Every branch big with it,
Bent every twig with it;
Every fork like a white web-foot;
Every street and pavement mute:
Some flakes have lost their way, and grope back upward, when
Meeting those meandering down they turn and descend again.
The palings are glued together like a wall,
And there is no waft of wind with the fleecy fall.
A sparrow enters the trees,
A snow-lump thrice his own slight size
Descends on him and showers his head and eyes,
And overturns him,
And near inurns him,
And lights on a nether twig, when its brush
Starts off a volley of other lodging lumps with a rush.
The steps are a blanched slope,
Up which, with feeble hope,
A black cat comes, wide-eyed and thin:
And we take him in.
Thomas Hardy, 1925
One of the most surprising things about Thomas Hardy's poetry is that, prolific as he was--his Collected Poems runs to nearly a thousand pages--he seldom if ever used the same metrical form twice.
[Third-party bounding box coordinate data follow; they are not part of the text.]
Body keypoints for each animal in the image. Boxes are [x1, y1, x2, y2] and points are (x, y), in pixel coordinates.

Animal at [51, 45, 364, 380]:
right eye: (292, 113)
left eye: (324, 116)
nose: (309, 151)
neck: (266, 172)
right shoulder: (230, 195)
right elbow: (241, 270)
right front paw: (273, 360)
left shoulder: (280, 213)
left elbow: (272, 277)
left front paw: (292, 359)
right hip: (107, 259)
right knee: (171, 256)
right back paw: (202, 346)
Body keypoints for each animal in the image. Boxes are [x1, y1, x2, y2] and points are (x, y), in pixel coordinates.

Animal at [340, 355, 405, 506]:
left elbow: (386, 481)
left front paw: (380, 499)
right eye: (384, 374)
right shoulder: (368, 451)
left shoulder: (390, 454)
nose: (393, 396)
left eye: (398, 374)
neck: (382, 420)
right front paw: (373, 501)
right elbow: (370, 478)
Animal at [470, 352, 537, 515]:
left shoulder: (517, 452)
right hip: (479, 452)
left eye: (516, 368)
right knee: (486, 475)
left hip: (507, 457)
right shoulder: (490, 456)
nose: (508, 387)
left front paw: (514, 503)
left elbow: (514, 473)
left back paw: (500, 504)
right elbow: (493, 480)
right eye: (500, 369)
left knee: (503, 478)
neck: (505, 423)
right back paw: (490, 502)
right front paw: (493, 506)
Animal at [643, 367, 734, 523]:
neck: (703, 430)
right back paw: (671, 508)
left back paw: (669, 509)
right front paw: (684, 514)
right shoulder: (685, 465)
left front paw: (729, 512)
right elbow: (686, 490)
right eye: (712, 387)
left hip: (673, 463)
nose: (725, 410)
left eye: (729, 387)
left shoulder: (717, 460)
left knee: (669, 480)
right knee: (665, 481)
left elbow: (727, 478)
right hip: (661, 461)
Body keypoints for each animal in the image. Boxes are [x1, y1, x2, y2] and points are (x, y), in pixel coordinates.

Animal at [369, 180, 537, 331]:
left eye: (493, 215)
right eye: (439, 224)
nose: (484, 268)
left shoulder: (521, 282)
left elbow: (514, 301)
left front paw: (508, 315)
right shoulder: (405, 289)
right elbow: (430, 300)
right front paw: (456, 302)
Here his words seem to float and drift and fly, just like the snow.
This poem appeared in Hardy's seventh collection, Human Shows, published in 1925 when he was 85. It was the last collection of his he would see in print, but, after his death three years later, his literary executors--his widow Florence and Sydney Cockerell--published "Winter Words", which contains some of Hardy's best loved poems ("Proud Songsters" is a special favorite of mine.)
Few poets in any language have done some of their finest work in their ninth decade, as Hardy did.